Further change involved massive reclamation of ‘wastelands unused’ (often major wetlands), a state viewed with moral disgust by elites in the seventeenth century (Di Palma, 2014). Fenland appropriation and drainage behind river embankments was instigated on a large scale by royal prerogative, often with local resistance and in conflict with common law (Ash, 2017; Boyce, 2020). Compartmentalization and draining of fen and floodplain increased, as in the Humberside levels, the Hull valley, Norfolk Broads, Lincolnshire and Cambridgeshire Fenlands, Somerset Moors and Levels, and coastal marshes as in Essex, Kent and Lancashire. This involved extensive channelization of rivers, the creation of rectilinear ditching systems, and installation of levee embankments and pumping stations (Ash, 2017; Darby, 1956; Williams, 1970). Some floodplains, amounting to c.40,500 ha, were also enhanced in value by being engineered as ‘floated’ (irrigated) water meadows (Cook and Williamson, 1999). But little urban encroachment occurred until the eighteenth century, bar bridges and arched approach causeways (Lewin, 2010).

Another and different phase followed with the industrial revolution when floodplains were again revalued on a broader scale as trans-local economic arteries for commodity trading (Figure 5): first by refashioning rivers, including with weirs and locks (especially c.1600–1840), and then by constructing both canals (c.1750–1840) and railways (1830–1910). National network extension grew by innumerable parliamentary acts that over-rode the frequent local opposition from landowners. It was the centralised permissive legislative power of parliament on a national scale that now facilitated entrepreneurial development across property ownership lines at these times, as for approving speculative railway schemes over local interests in the railway boom periods of the nineteenth century – in the event, whether economically viable or not (Ellis, 1954: pp.153–162). The sequestrating power of Parliament over-riding local land ownership to impose nation-wide development (like the extensive railway network) has now become more constrained through drawn-out planning processes, while corporate business power (often now foreign-owned) has become more general – again at the expense of local interests. It was also flood-liable lands next to expanding urban and industrial sites (including town commons) that was still ‘open’ for reconditioning use in the later nineteenth century, rather than other more valued peri-urban agricultural or ‘green’ sites – if inundation were discounted or was expected to be preventable.

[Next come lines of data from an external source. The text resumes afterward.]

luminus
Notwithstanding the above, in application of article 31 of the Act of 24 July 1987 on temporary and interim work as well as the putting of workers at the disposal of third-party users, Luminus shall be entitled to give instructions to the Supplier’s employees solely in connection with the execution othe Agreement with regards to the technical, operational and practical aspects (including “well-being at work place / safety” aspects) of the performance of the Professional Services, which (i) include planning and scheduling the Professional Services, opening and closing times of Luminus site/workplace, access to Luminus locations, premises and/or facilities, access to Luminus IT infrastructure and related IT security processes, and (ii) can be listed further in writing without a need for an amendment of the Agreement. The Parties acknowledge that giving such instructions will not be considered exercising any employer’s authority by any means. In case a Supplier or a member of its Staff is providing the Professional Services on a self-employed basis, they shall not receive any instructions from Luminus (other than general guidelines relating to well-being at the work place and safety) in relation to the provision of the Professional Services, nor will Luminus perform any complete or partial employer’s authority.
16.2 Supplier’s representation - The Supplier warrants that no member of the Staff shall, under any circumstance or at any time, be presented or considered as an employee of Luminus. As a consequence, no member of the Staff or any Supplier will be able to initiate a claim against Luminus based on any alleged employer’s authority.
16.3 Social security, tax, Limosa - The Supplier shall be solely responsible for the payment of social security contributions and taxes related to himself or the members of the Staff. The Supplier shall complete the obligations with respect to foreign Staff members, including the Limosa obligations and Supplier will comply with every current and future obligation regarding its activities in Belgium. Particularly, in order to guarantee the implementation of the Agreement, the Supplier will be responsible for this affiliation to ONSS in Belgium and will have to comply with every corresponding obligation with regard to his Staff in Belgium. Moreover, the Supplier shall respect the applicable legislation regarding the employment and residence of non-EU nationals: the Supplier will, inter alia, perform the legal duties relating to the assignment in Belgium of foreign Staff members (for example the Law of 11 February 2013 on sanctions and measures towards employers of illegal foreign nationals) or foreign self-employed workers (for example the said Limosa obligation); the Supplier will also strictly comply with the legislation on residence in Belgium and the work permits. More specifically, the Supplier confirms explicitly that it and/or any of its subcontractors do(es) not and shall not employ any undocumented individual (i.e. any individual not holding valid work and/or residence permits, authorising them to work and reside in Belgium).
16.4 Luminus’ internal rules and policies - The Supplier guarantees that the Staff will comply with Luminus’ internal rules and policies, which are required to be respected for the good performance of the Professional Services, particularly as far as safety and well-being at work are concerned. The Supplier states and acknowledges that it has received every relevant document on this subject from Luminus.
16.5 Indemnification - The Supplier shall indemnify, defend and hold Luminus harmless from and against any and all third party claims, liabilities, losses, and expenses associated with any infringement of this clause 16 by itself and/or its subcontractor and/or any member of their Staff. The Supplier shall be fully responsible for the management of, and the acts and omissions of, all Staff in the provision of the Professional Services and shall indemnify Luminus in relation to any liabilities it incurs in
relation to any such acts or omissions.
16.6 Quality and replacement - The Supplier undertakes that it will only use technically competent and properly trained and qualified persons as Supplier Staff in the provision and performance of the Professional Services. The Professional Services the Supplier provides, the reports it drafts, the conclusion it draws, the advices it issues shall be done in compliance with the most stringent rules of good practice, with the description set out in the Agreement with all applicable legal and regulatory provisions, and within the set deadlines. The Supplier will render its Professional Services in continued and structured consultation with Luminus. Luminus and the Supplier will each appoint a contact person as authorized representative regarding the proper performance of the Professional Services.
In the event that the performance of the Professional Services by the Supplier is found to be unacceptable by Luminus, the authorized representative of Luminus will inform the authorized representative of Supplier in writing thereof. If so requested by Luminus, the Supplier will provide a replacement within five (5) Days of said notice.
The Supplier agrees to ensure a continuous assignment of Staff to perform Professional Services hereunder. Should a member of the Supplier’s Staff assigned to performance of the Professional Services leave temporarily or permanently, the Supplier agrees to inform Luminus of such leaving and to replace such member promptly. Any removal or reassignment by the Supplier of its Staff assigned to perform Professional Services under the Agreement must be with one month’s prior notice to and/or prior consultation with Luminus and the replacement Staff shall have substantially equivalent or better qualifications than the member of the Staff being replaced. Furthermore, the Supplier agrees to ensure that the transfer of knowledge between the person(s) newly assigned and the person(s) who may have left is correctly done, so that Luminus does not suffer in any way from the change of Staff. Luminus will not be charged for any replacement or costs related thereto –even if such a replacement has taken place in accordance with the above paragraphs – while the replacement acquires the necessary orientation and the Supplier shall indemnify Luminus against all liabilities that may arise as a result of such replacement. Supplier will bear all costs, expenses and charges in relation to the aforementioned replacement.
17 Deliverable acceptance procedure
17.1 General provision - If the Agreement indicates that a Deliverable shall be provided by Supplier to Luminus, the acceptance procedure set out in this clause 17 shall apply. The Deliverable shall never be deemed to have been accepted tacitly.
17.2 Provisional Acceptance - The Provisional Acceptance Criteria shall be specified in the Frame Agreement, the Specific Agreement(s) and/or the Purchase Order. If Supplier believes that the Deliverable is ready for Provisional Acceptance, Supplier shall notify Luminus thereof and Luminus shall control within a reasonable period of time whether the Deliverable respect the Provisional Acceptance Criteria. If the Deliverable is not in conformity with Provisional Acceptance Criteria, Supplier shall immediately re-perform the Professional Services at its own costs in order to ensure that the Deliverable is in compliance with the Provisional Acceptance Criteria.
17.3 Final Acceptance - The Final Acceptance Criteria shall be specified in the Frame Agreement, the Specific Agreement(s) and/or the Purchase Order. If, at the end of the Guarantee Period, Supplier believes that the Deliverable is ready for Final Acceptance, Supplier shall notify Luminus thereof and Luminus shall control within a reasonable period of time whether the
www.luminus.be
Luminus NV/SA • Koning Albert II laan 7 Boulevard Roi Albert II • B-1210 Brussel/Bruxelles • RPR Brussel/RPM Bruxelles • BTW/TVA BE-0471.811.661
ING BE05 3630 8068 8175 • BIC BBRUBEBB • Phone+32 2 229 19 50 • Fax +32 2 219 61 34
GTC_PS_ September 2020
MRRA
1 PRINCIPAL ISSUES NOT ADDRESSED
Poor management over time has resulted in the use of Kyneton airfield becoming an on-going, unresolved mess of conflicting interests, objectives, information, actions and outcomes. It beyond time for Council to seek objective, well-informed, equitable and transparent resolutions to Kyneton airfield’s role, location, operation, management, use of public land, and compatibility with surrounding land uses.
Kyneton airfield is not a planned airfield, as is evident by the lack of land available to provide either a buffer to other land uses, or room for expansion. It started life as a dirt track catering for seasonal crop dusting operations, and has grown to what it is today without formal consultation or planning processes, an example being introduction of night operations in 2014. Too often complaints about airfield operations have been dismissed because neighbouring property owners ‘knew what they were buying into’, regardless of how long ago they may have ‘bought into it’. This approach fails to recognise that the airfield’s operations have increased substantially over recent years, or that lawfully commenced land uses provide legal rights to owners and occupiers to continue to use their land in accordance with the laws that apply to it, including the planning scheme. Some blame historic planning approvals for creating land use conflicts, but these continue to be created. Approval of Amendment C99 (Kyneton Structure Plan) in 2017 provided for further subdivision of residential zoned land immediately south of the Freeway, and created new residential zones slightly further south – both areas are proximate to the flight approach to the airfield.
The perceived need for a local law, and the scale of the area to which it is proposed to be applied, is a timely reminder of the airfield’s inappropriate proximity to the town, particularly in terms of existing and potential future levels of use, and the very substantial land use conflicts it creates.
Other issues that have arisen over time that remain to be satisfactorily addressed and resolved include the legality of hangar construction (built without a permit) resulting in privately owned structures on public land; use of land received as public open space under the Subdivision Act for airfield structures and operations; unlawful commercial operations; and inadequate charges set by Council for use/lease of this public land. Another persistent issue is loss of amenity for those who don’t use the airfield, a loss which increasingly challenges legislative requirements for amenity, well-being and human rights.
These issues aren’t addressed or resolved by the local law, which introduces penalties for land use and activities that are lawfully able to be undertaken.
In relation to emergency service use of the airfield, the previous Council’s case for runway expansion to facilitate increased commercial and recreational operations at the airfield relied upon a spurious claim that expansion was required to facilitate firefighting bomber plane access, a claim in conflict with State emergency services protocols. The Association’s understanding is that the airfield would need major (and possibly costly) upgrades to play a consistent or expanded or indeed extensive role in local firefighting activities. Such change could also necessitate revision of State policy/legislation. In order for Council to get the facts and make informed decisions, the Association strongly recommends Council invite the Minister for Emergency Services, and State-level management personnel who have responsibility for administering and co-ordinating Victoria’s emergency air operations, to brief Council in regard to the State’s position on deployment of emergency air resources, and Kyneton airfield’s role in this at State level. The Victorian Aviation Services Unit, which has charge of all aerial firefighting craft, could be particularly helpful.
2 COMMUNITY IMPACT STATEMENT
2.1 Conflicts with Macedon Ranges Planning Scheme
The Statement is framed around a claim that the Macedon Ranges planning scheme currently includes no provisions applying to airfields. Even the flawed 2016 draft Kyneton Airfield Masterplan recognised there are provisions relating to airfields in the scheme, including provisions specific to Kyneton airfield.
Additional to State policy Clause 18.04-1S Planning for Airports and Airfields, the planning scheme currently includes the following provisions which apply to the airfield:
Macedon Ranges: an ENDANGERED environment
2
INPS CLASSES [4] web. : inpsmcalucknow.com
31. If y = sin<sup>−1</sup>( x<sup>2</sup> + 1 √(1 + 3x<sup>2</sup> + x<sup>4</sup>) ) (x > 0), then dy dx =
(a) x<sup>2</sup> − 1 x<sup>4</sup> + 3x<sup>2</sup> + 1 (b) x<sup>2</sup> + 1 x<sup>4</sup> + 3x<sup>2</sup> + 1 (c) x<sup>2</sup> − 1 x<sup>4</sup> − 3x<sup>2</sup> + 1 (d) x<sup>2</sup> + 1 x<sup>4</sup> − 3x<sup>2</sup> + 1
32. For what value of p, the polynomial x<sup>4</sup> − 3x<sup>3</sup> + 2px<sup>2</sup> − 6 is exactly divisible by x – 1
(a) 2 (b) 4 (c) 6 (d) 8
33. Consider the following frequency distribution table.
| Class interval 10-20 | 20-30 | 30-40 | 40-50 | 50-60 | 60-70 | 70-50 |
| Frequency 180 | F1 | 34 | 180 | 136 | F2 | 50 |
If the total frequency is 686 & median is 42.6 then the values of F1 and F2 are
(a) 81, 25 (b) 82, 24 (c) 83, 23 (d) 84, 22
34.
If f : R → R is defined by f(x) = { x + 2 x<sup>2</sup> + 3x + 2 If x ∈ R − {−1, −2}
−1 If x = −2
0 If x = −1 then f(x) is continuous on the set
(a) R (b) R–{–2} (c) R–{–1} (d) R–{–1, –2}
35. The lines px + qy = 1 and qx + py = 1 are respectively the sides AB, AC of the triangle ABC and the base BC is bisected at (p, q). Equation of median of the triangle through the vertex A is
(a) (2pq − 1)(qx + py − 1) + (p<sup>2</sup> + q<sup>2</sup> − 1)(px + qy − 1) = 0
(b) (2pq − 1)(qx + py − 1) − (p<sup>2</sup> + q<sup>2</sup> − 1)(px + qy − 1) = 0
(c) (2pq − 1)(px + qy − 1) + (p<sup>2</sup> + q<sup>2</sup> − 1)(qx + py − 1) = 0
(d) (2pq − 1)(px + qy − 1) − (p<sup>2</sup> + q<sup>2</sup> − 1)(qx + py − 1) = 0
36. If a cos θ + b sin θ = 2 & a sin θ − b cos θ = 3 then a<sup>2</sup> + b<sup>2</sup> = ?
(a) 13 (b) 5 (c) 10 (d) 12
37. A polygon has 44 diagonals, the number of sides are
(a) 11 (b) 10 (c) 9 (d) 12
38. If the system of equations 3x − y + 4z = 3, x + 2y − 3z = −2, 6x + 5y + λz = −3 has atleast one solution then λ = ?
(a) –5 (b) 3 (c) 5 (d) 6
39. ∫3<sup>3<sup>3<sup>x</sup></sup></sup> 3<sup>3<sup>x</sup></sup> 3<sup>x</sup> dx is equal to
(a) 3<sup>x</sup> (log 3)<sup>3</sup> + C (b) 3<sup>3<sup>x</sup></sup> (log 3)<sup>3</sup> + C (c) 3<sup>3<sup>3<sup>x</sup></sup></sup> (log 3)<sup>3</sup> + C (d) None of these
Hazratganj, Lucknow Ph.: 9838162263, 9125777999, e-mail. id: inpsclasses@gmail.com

Municipal and private property owners were nevertheless involved locally. Cities like Bristol sold off their common town marsh for building (there for Queen Square in 1699). In nearby Bath, the wealthy owner of American plantations Sir William Pulteney developed his marriage-derived estate with a half-kilometre causeway lined with speculative housing orthogonally across the Avon floodplain in the 1770s. Its cellars were promptly flooded. At Nottingham, following local government reform in the 1835 Municipal Corporation Act, the council fostered housing development on the burgess’s former floodplain common meadow conveniently ‘undeveloped’ right next to the town. Urban migration and poor living conditions in the later nineteenth century initiated over-riding and widespread social demands for housing, including on floodplain sites – still ‘free’ and revalued for the purpose. Such housing boom extension onto floodplains affected many urban centres, and then again following the wars of the twentieth (Powell, 1996).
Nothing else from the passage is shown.